Em 2019, segundo a denúncia do Ministério Público, Braia fez com que calouras entoassem expressões de teor misógino e pornográfico, a exemplo de “a partir de hoje sou solteira, estou à disposição dos meus veteranos” e “juro solenemente nunca recusar uma tentativa de coito de veterano”. Em outro trecho, elas tinham de dizer que se reservavam “totalmente à vontade dos veteranos”.

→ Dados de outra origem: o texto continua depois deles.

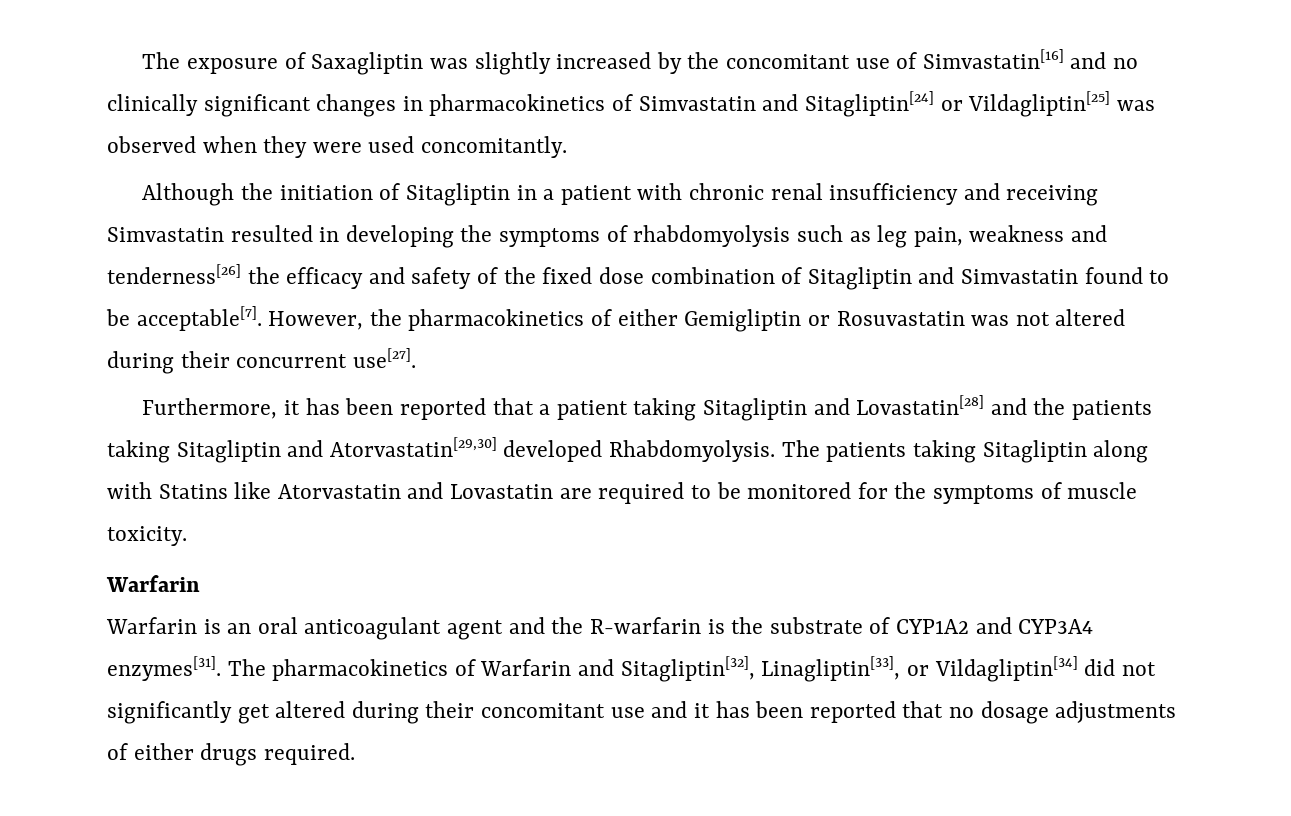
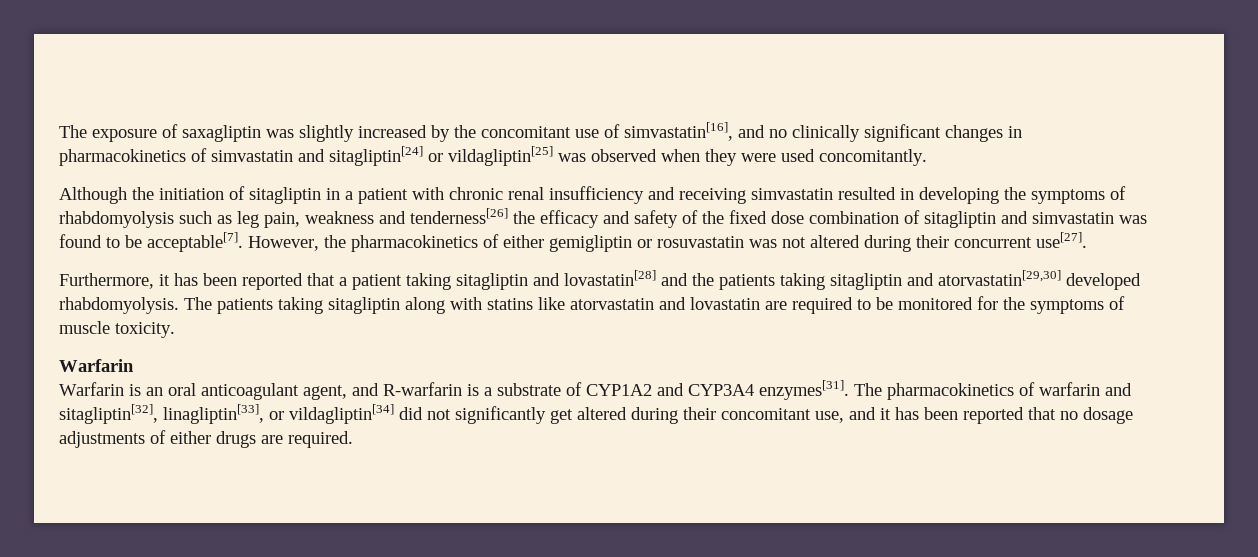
[311,52,424,75] Saxagliptin -> [182,125,261,142] saxagliptin
[922,49,1064,69] Simvastatin[16] -> [624,122,733,141] simvastatin[16],
[638,91,1111,117] Simvastatin and Sitagliptin[24] or Vildagliptin[25] -> [211,146,553,166] simvastatin and sitagliptin[24] or vildagliptin[25]
[405,183,510,206] Sitagliptin -> [249,187,321,204] sitagliptin
[107,227,224,242] Simvastatin -> [751,188,833,200] simvastatin
[807,267,1078,290] Sitagliptin and Simvastatin -> [924,211,1147,228] sitagliptin and simvastatin was
[684,309,965,332] Gemigliptin or Rosuvastatin -> [549,235,744,252] gemigliptin or rosuvastatin
[702,395,985,421] Sitagliptin and Lovastatin[28] -> [456,270,656,290] sitagliptin and lovastatin[28]
[176,437,776,463] Sitagliptin and Atorvastatin[29,30] developed Rhabdomyolysis. -> [830,270,1141,290] [59,297,179,314] sitagliptin and atorvastatin[29,30] developed rhabdomyolysis.
[982,440,1087,463] Sitagliptin -> [328,297,400,314] sitagliptin
[158,482,554,499] Statins like Atorvastatin and Lovastatin -> [487,297,760,310] statins like atorvastatin and lovastatin
[447,617,584,640] agent and the -> [303,383,379,400] agent, and
[731,617,764,634] the -> [484,387,492,396] a
[480,656,1078,682] Warfarin and Sitagliptin[32], Linagliptin[33], or Vildagliptin[34] -> [1039,382,1132,396] [59,404,394,424] warfarin and sitagliptin[32], linagliptin[33], or vildagliptin[34]
[610,707,645,718] use -> [815,411,844,423] use,
(258, 754) none -> [261,435,283,444] are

Na primeira instância, a juíza Adriana Gatto Martins Bonemer rejeitou a denúncia, sob o argumento de que não houve ofensa coletiva às mulheres. Naquela decisão, a magistrada ainda criticou o feminismo.

O MP recorreu, mas o Tribunal de Justiça de São Paulo e, na sequência, o Superior Tribunal de Justiça negaram a apelação. Assim, o órgão acionou o STF.

Ao contrário do que concluíram as instâncias inferiores, afirmou Zanin, não é aceitável classificar a conduta do réu como uma “brincadeira jocosa”. É, ao contrário, um tipo de violência psicológica que em muitos casos transborda para a violência física, acrescentou o relator.

“O comportamento revelado pelo recorrido transbordou os limites físicos da universidade, e foi amplamente noticiado pelos veículos de comunicação e inserido em plataformas de conteúdo da internet, nas quais o poder de visualização e difusão é potencializado em nível mundial”, sustentou Zanin. “Nesse ponto, entendo configurada a existência do dano moral coletivo às pessoas do sexo feminino.”